MGI World Singapore toughens financial statement scrutiny

More companies in Singapore are to have their financial statements come under closer scrutiny following a deal between the country’s regulator and accontancy trade body.

Oversight of statements by Singapore's Accounting and Corporate Regulatory Authority (ACRA) will be tougher thanks to a tie-up with the Institute of Singapore Chartered Accountants (ISCA).

It will allow ACRA to expand the scope of its financial reporting surveillance programme. Under the deal ISCA will share its views on potential non-compliance in financial statements, which will allow ACRA to take enforcement action against directors under the Companies Act, if necessary.

Mr Kenneth Yap, chief executive of ACRA, commented: “While we have a robust system in place to oversee the work of auditors, the duty to provide reliable financial reports lies ultimately with directors. This duty can be more meaningfully enforced if we combine efforts with ISCA to pro-actively monitor a broader scope of financial statements, giving investors greater confidence in financial information received from companies.”

The stepping up of ACRA’s financial reporting surveillance programme is part of the regulator’s strategic plans to further strengthen the quality of financial reporting in Singapore, as first announced at its Public Accountants Conference in August 2013.

Mr Yap went on to say that the collaboration involves tapping  ISCA’s expertise and experience in reviewing financial statements in order to avoid duplication.

Indeed the regulator will have acces to ISCA’s Financial Statements Review Committee, which currently reviews financial statements as part of industry self-regulation efforts.
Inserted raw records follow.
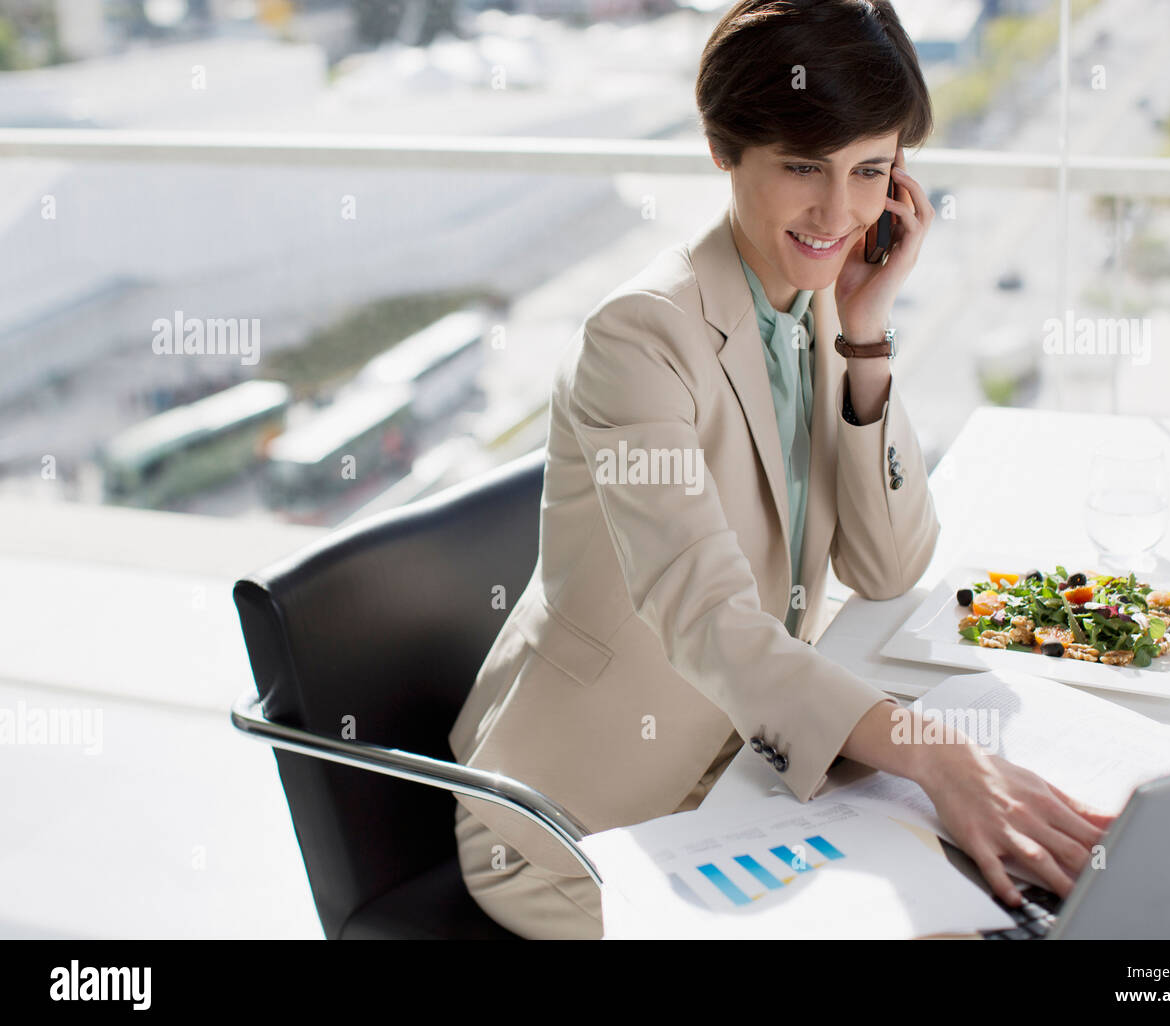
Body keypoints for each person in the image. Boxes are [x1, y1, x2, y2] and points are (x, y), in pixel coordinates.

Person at [449, 0, 1115, 940]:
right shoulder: (639, 336)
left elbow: (888, 566)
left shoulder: (816, 311)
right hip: (581, 830)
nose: (839, 214)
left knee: (995, 905)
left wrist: (867, 331)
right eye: (804, 167)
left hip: (749, 775)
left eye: (870, 171)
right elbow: (708, 617)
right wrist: (937, 755)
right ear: (725, 149)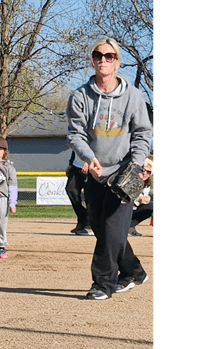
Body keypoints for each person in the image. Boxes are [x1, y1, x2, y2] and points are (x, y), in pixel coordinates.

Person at [66, 37, 153, 299]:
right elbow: (75, 133)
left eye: (109, 56)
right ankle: (133, 271)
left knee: (113, 229)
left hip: (126, 172)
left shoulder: (133, 96)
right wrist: (88, 157)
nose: (103, 60)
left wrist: (136, 164)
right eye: (98, 55)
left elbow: (142, 133)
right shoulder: (80, 96)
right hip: (94, 172)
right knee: (101, 228)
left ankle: (103, 283)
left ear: (117, 61)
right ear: (92, 60)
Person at [65, 151, 91, 236]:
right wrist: (70, 164)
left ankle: (90, 225)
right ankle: (83, 219)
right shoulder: (75, 137)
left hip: (91, 167)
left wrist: (88, 162)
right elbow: (74, 148)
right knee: (71, 189)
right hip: (76, 166)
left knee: (89, 195)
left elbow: (94, 145)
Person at [129, 156, 154, 237]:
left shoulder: (147, 183)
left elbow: (144, 196)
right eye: (143, 170)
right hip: (124, 209)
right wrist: (138, 199)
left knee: (152, 206)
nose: (145, 173)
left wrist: (146, 199)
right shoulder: (130, 179)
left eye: (148, 171)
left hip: (134, 209)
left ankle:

The members of this body comprise some 30 senior experienced practitioners from the accountancy sector.

Dr Ernest Kan, ISCA president, believes it is important to reach out to directors of companies. “By having a better understanding of their role in the financial reporting process, and in working collaboratively with the auditors, benefits such as improved levels of corporate governance and stakeholder confidence could be reaped,” he said.